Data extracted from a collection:

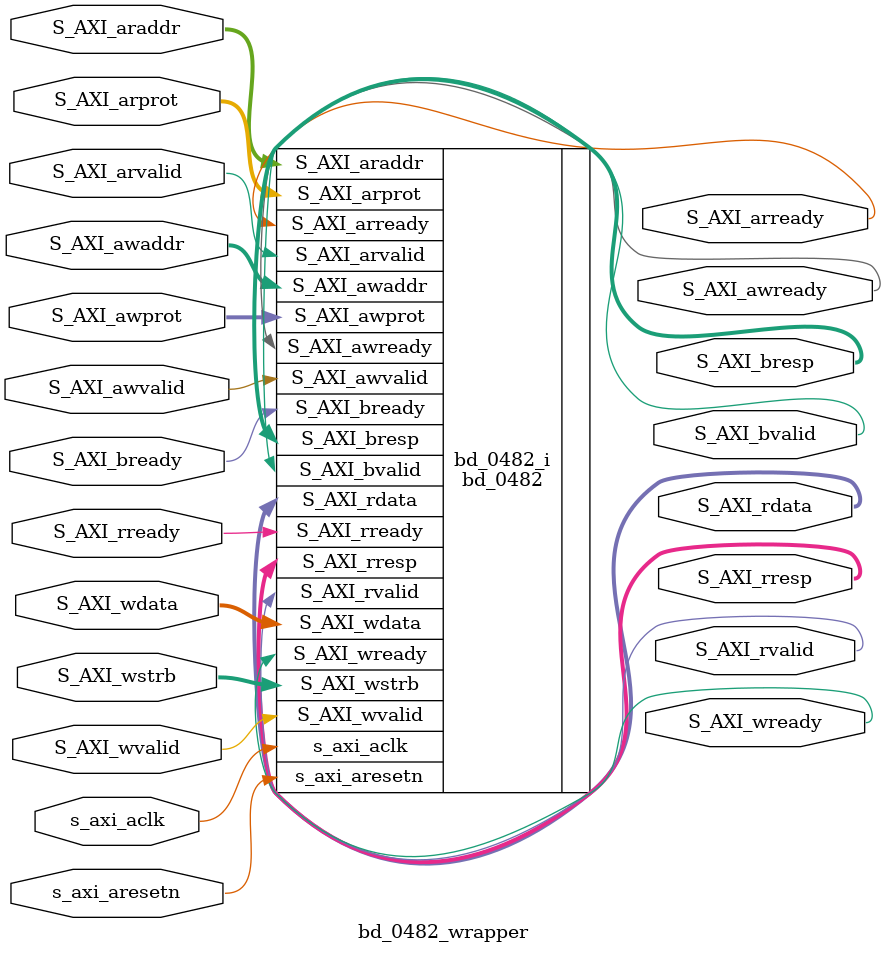
<source format=v>
`timescale 1 ps / 1 ps

module bd_0482_wrapper
   (S_AXI_araddr,
    S_AXI_arprot,
    S_AXI_arready,
    S_AXI_arvalid,
    S_AXI_awaddr,
    S_AXI_awprot,
    S_AXI_awready,
    S_AXI_awvalid,
    S_AXI_bready,
    S_AXI_bresp,
    S_AXI_bvalid,
    S_AXI_rdata,
    S_AXI_rready,
    S_AXI_rresp,
    S_AXI_rvalid,
    S_AXI_wdata,
    S_AXI_wready,
    S_AXI_wstrb,
    S_AXI_wvalid,
    s_axi_aclk,
    s_axi_aresetn);
  input [4:0]S_AXI_araddr;
  input [2:0]S_AXI_arprot;
  output S_AXI_arready;
  input S_AXI_arvalid;
  input [4:0]S_AXI_awaddr;
  input [2:0]S_AXI_awprot;
  output S_AXI_awready;
  input S_AXI_awvalid;
  input S_AXI_bready;
  output [1:0]S_AXI_bresp;
  output S_AXI_bvalid;
  output [31:0]S_AXI_rdata;
  input S_AXI_rready;
  output [1:0]S_AXI_rresp;
  output S_AXI_rvalid;
  input [31:0]S_AXI_wdata;
  output S_AXI_wready;
  input [3:0]S_AXI_wstrb;
  input S_AXI_wvalid;
  input s_axi_aclk;
  input s_axi_aresetn;

  wire [4:0]S_AXI_araddr;
  wire [2:0]S_AXI_arprot;
  wire S_AXI_arready;
  wire S_AXI_arvalid;
  wire [4:0]S_AXI_awaddr;
  wire [2:0]S_AXI_awprot;
  wire S_AXI_awready;
  wire S_AXI_awvalid;
  wire S_AXI_bready;
  wire [1:0]S_AXI_bresp;
  wire S_AXI_bvalid;
  wire [31:0]S_AXI_rdata;
  wire S_AXI_rready;
  wire [1:0]S_AXI_rresp;
  wire S_AXI_rvalid;
  wire [31:0]S_AXI_wdata;
  wire S_AXI_wready;
  wire [3:0]S_AXI_wstrb;
  wire S_AXI_wvalid;
  wire s_axi_aclk;
  wire s_axi_aresetn;

  bd_0482 bd_0482_i
       (.S_AXI_araddr(S_AXI_araddr),
        .S_AXI_arprot(S_AXI_arprot),
        .S_AXI_arready(S_AXI_arready),
        .S_AXI_arvalid(S_AXI_arvalid),
        .S_AXI_awaddr(S_AXI_awaddr),
        .S_AXI_awprot(S_AXI_awprot),
        .S_AXI_awready(S_AXI_awready),
        .S_AXI_awvalid(S_AXI_awvalid),
        .S_AXI_bready(S_AXI_bready),
        .S_AXI_bresp(S_AXI_bresp),
        .S_AXI_bvalid(S_AXI_bvalid),
        .S_AXI_rdata(S_AXI_rdata),
        .S_AXI_rready(S_AXI_rready),
        .S_AXI_rresp(S_AXI_rresp),
        .S_AXI_rvalid(S_AXI_rvalid),
        .S_AXI_wdata(S_AXI_wdata),
        .S_AXI_wready(S_AXI_wready),
        .S_AXI_wstrb(S_AXI_wstrb),
        .S_AXI_wvalid(S_AXI_wvalid),
        .s_axi_aclk(s_axi_aclk),
        .s_axi_aresetn(s_axi_aresetn));
endmodule

</source>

**WHAT IS EXPECTED:** Leave out the images and copy all remaining data word for word.

**ANSWER SPACE:**
<source format=v>
`timescale 1 ps / 1 ps

module bd_0482_wrapper
   (S_AXI_araddr,
    S_AXI_arprot,
    S_AXI_arready,
    S_AXI_arvalid,
    S_AXI_awaddr,
    S_AXI_awprot,
    S_AXI_awready,
    S_AXI_awvalid,
    S_AXI_bready,
    S_AXI_bresp,
    S_AXI_bvalid,
    S_AXI_rdata,
    S_AXI_rready,
    S_AXI_rresp,
    S_AXI_rvalid,
    S_AXI_wdata,
    S_AXI_wready,
    S_AXI_wstrb,
    S_AXI_wvalid,
    s_axi_aclk,
    s_axi_aresetn);
  input [4:0]S_AXI_araddr;
  input [2:0]S_AXI_arprot;
  output S_AXI_arready;
  input S_AXI_arvalid;
  input [4:0]S_AXI_awaddr;
  input [2:0]S_AXI_awprot;
  output S_AXI_awready;
  input S_AXI_awvalid;
  input S_AXI_bready;
  output [1:0]S_AXI_bresp;
  output S_AXI_bvalid;
  output [31:0]S_AXI_rdata;
  input S_AXI_rready;
  output [1:0]S_AXI_rresp;
  output S_AXI_rvalid;
  input [31:0]S_AXI_wdata;
  output S_AXI_wready;
  input [3:0]S_AXI_wstrb;
  input S_AXI_wvalid;
  input s_axi_aclk;
  input s_axi_aresetn;

  wire [4:0]S_AXI_araddr;
  wire [2:0]S_AXI_arprot;
  wire S_AXI_arready;
  wire S_AXI_arvalid;
  wire [4:0]S_AXI_awaddr;
  wire [2:0]S_AXI_awprot;
  wire S_AXI_awready;
  wire S_AXI_awvalid;
  wire S_AXI_bready;
  wire [1:0]S_AXI_bresp;
  wire S_AXI_bvalid;
  wire [31:0]S_AXI_rdata;
  wire S_AXI_rready;
  wire [1:0]S_AXI_rresp;
  wire S_AXI_rvalid;
  wire [31:0]S_AXI_wdata;
  wire S_AXI_wready;
  wire [3:0]S_AXI_wstrb;
  wire S_AXI_wvalid;
  wire s_axi_aclk;
  wire s_axi_aresetn;

  bd_0482 bd_0482_i
       (.S_AXI_araddr(S_AXI_araddr),
        .S_AXI_arprot(S_AXI_arprot),
        .S_AXI_arready(S_AXI_arready),
        .S_AXI_arvalid(S_AXI_arvalid),
        .S_AXI_awaddr(S_AXI_awaddr),
        .S_AXI_awprot(S_AXI_awprot),
        .S_AXI_awready(S_AXI_awready),
        .S_AXI_awvalid(S_AXI_awvalid),
        .S_AXI_bready(S_AXI_bready),
        .S_AXI_bresp(S_AXI_bresp),
        .S_AXI_bvalid(S_AXI_bvalid),
        .S_AXI_rdata(S_AXI_rdata),
        .S_AXI_rready(S_AXI_rready),
        .S_AXI_rresp(S_AXI_rresp),
        .S_AXI_rvalid(S_AXI_rvalid),
        .S_AXI_wdata(S_AXI_wdata),
        .S_AXI_wready(S_AXI_wready),
        .S_AXI_wstrb(S_AXI_wstrb),
        .S_AXI_wvalid(S_AXI_wvalid),
        .s_axi_aclk(s_axi_aclk),
        .s_axi_aresetn(s_axi_aresetn));
endmodule

</source>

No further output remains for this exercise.